I have trouble in doing a substitution. That is one step in a whole demonstration. I need to compute this integral : $\epsilon << 1 $
$$ \\ \int_{ [0,1-\epsilon] } \int_{ [0,1-\epsilon] } \frac 1 {1-xy} \, dx dy$$ And for that I need to do the substitution :
$$ x = u-v \, ; \, y = u + v $$
Can you help me to do it? I'm not asking for the whole calculus, I have the answer under the eyes. My problem is that it is one of the first multi-integral I'm computing and I struggle to understand what is depending of what, what do I need to write like a function of the rest etc...
For example,
- I know that I need to compute the determinant so this I ve done : it gives 2.

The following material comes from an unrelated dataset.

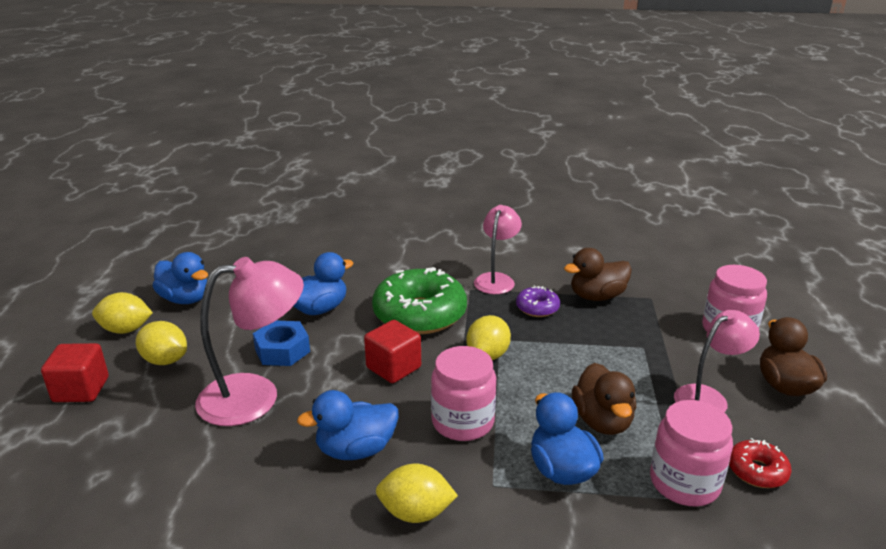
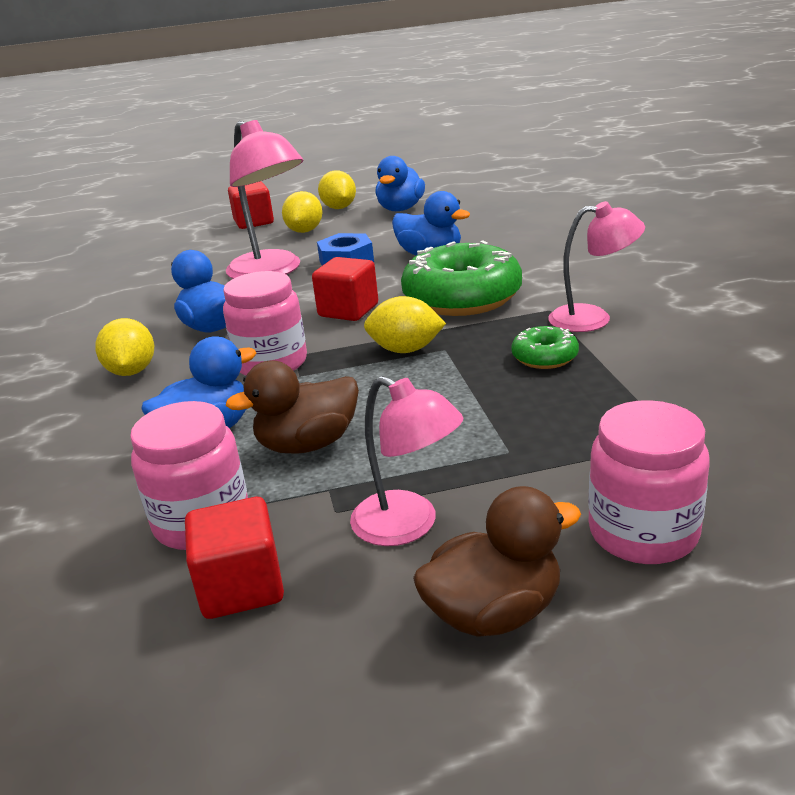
camera: 75 degrees right, 0 degrees up
(537, 308) = (544, 357): purple donut -> green donut
(597, 296) = (625, 393): brown duck -> none
(757, 471) = (241, 587): red donut -> red cube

- I know that I need to find the lines that bound my submanifold, and so I have written :
$$ \left\{ \begin{array}{c} y = 0 \\ x = 0 \\ y = 1 - \epsilon \\ x = 1 - \epsilon \end{array} \right. \implies \left\{ \begin{array}{c} u= -v \\ u = v \\ u+v = 1 - \epsilon \\ u-v = 1 - \epsilon \end{array} \right. $$
- I know that I need to find the boundaries for u and v : $$ \left\{ \begin{array}{c} 0 < x < 1 - \epsilon \\ 0 < y < 1 - \epsilon \end{array} \right. \implies \left\{ \begin{array}{c} 0 < u < 1 - \epsilon \\ -1 + \epsilon < v < 1 - \epsilon \end{array} \right. $$
I would be so greatfull if you can help me figure out what I need to do in order to have a general method to deal with problems like this. thank you!

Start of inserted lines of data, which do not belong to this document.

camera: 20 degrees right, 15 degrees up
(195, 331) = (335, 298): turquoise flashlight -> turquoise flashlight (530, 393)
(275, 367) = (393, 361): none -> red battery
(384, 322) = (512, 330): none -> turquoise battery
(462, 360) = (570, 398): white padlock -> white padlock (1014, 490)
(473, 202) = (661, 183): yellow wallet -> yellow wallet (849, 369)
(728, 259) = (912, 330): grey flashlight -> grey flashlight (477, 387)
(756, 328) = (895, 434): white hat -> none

P.S. : please, so many times, people told me just to do a graph... I have done it !!!! I just need some help at first, and I'm so sorry guys to ask you this, but it's really necessary for me... I tried for 2 days now :(
On the $uv$-plane, we can graph the intersection of the following inequalities
$$ \begin{align} u-v > 0 \\ u-v < 1 - \epsilon \\ u+v > 0 \\ u+v < 1 - \epsilon \end{align} $$
Here is what the intersection looks like.

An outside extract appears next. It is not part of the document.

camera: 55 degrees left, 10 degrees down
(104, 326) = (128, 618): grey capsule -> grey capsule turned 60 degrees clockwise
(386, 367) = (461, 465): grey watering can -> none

When $u \in \left[0, \dfrac{1-\epsilon}{2}\right]$, it follows then that $v \in [-u,u]$. Otherwise, when $u \in \left[\dfrac{1-\epsilon}{2}, 1-\epsilon\right]$, it follows that $v \in [(u+\epsilon) - 1, 1 - (u+\epsilon)]$. Setting up the integrals:
$$I = \int_{0}^{(1-\epsilon)/2} \int_{-u}^{u} \frac{2}{1-(u^2-v^2)} \, dvdu + \int_{(1-\epsilon)/2}^{1-\epsilon} \int_{(u+\epsilon)-1}^{1-(u+\epsilon)} \frac{2}{1-(u^2-v^2)} \, dvdu$$